Stored records
__________________________________________________

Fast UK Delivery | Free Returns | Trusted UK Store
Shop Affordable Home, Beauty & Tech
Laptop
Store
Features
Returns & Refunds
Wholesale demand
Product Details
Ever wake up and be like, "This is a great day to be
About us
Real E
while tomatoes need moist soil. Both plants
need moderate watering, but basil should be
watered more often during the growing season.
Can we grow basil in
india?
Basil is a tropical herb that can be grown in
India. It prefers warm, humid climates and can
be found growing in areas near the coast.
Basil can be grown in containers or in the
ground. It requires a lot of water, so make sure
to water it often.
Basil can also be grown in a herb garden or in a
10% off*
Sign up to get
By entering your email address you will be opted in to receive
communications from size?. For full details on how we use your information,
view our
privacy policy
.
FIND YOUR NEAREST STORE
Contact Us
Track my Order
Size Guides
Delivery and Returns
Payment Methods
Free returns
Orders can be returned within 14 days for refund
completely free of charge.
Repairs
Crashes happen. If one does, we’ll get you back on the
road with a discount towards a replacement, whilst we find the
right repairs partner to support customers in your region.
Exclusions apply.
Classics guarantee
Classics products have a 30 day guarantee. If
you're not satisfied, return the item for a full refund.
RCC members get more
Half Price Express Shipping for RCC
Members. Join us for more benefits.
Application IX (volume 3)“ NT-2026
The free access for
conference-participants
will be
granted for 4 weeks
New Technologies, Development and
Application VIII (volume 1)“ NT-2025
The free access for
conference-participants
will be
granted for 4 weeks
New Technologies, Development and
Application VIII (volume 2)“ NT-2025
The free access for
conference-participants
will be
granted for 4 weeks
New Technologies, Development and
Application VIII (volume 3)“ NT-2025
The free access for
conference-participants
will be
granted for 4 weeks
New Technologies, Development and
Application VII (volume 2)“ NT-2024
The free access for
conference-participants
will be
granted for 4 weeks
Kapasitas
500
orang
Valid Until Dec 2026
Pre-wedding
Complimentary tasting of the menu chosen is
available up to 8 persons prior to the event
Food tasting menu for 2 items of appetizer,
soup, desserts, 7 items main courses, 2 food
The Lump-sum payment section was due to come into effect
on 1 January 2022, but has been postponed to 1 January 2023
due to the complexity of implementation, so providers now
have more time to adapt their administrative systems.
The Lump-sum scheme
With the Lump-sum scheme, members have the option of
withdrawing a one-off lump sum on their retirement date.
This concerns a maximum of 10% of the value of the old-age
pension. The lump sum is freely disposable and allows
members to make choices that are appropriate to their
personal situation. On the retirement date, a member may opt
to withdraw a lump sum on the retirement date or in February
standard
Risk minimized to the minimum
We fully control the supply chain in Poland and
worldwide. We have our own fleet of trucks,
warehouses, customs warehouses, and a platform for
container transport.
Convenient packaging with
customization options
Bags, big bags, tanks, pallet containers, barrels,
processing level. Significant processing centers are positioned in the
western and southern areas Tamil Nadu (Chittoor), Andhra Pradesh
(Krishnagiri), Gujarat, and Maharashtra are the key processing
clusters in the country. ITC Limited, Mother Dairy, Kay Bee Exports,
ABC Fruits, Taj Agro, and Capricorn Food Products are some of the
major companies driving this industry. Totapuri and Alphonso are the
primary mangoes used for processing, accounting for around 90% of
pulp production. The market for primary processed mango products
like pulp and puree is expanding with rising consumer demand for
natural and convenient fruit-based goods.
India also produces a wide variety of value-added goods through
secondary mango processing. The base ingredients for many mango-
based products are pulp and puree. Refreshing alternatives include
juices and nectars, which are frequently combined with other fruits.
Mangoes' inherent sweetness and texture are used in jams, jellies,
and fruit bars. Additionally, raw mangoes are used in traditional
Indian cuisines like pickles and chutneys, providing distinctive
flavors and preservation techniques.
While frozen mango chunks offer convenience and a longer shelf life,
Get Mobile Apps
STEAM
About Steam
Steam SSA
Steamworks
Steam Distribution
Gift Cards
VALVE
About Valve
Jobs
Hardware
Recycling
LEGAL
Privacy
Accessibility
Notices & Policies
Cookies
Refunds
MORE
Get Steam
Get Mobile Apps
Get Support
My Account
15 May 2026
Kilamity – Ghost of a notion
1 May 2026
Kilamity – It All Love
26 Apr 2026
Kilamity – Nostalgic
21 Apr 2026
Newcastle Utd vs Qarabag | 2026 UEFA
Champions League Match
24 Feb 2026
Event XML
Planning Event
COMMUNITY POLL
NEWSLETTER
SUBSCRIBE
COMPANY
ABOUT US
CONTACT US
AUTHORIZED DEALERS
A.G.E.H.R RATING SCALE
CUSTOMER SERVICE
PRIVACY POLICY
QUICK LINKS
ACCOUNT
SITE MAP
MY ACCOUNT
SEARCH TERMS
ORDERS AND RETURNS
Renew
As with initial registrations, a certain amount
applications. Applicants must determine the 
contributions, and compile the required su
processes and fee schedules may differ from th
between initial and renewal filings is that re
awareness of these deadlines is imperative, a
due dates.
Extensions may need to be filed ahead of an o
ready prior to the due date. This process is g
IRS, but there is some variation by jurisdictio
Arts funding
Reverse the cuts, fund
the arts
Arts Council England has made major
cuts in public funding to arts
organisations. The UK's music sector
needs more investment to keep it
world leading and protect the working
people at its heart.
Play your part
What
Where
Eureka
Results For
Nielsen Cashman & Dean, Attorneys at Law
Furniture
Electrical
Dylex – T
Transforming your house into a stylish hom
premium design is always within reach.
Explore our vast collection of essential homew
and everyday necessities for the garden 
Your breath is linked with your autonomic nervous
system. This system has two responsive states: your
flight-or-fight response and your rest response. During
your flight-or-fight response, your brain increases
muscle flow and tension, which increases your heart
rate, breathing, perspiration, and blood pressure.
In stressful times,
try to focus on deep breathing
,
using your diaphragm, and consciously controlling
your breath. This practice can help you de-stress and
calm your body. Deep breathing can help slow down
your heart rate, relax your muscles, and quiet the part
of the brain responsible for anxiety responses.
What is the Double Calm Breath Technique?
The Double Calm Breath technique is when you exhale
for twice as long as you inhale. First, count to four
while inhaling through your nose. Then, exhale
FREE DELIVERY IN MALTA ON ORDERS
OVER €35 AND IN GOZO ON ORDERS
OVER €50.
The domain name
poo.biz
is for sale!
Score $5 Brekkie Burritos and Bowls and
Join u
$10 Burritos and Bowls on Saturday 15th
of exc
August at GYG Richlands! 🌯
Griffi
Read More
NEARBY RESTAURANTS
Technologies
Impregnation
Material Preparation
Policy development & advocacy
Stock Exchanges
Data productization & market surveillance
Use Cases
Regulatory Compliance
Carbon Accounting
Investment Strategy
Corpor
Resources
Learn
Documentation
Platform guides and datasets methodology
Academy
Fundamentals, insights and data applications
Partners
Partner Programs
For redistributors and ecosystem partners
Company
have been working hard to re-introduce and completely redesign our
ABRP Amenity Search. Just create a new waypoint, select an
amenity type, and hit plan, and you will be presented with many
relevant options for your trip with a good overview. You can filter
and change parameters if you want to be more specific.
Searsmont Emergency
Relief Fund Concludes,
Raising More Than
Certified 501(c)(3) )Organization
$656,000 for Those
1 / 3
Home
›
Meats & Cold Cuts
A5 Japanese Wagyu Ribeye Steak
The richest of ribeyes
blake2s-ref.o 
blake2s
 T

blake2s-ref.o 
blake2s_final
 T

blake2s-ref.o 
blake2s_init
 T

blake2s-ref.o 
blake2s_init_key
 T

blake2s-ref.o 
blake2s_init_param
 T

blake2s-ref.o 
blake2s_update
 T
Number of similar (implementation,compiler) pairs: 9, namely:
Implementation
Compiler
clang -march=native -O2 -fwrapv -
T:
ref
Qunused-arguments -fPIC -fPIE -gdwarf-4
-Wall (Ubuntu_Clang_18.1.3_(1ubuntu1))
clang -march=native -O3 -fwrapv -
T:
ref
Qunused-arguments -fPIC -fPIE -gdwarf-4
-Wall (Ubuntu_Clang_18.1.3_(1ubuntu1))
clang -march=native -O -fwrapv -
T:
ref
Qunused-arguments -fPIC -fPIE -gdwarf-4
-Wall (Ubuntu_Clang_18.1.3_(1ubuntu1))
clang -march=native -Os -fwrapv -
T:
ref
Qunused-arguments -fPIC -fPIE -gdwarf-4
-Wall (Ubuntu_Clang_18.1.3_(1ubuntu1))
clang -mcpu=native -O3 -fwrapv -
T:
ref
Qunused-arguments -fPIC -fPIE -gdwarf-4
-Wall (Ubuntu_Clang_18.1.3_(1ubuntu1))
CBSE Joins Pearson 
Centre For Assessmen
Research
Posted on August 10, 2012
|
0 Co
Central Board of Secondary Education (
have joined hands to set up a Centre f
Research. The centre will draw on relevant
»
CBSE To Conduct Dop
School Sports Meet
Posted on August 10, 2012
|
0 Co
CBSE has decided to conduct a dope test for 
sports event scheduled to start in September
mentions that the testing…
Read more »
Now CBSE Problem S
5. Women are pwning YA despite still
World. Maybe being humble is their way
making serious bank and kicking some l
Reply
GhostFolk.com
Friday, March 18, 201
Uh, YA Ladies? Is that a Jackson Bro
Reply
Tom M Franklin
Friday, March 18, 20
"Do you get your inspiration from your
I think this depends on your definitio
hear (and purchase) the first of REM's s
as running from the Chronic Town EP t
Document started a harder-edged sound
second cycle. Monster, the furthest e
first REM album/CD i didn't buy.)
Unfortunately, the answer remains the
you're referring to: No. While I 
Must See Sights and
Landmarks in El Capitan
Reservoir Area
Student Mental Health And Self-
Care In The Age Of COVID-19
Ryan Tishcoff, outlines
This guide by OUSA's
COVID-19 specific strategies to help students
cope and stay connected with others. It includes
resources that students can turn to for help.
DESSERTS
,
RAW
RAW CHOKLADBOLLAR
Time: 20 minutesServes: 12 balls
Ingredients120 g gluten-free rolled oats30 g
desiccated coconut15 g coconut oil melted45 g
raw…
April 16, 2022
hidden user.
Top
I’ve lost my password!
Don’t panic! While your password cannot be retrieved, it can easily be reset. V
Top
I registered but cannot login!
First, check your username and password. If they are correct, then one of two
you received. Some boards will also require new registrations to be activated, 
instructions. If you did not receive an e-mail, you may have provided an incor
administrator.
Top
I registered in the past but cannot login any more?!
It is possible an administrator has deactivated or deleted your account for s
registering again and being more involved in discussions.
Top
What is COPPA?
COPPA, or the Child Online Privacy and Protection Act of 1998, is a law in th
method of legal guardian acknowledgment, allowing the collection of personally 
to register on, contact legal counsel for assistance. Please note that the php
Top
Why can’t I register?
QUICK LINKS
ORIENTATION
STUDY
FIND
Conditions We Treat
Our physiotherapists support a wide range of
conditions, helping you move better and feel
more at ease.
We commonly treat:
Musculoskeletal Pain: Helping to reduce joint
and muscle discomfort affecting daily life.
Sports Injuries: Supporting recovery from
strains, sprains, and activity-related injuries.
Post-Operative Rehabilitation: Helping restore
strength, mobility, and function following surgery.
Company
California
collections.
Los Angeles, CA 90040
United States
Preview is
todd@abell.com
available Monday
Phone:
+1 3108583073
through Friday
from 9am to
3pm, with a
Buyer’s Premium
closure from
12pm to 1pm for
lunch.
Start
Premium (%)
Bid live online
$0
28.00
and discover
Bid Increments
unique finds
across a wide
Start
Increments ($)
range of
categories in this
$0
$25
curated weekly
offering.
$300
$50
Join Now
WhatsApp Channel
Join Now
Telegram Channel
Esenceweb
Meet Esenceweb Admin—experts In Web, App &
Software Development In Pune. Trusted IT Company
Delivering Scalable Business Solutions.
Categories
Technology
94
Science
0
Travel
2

__________________________________________________

◆ BRIEF
Up to and including the line with "Sign up to get", please return the records exactly, beginning from their first line.

◆ WRITTEN REPLY
Fast UK Delivery | Free Returns | Trusted UK Store
Shop Affordable Home, Beauty & Tech
Laptop
Store
Features
Returns & Refunds
Wholesale demand
Product Details
Ever wake up and be like, "This is a great day to be
About us
Real E
while tomatoes need moist soil. Both plants
need moderate watering, but basil should be
watered more often during the growing season.
Can we grow basil in
india?
Basil is a tropical herb that can be grown in
India. It prefers warm, humid climates and can
be found growing in areas near the coast.
Basil can be grown in containers or in the
ground. It requires a lot of water, so make sure
to water it often.
Basil can also be grown in a herb garden or in a
10% off*
Sign up to get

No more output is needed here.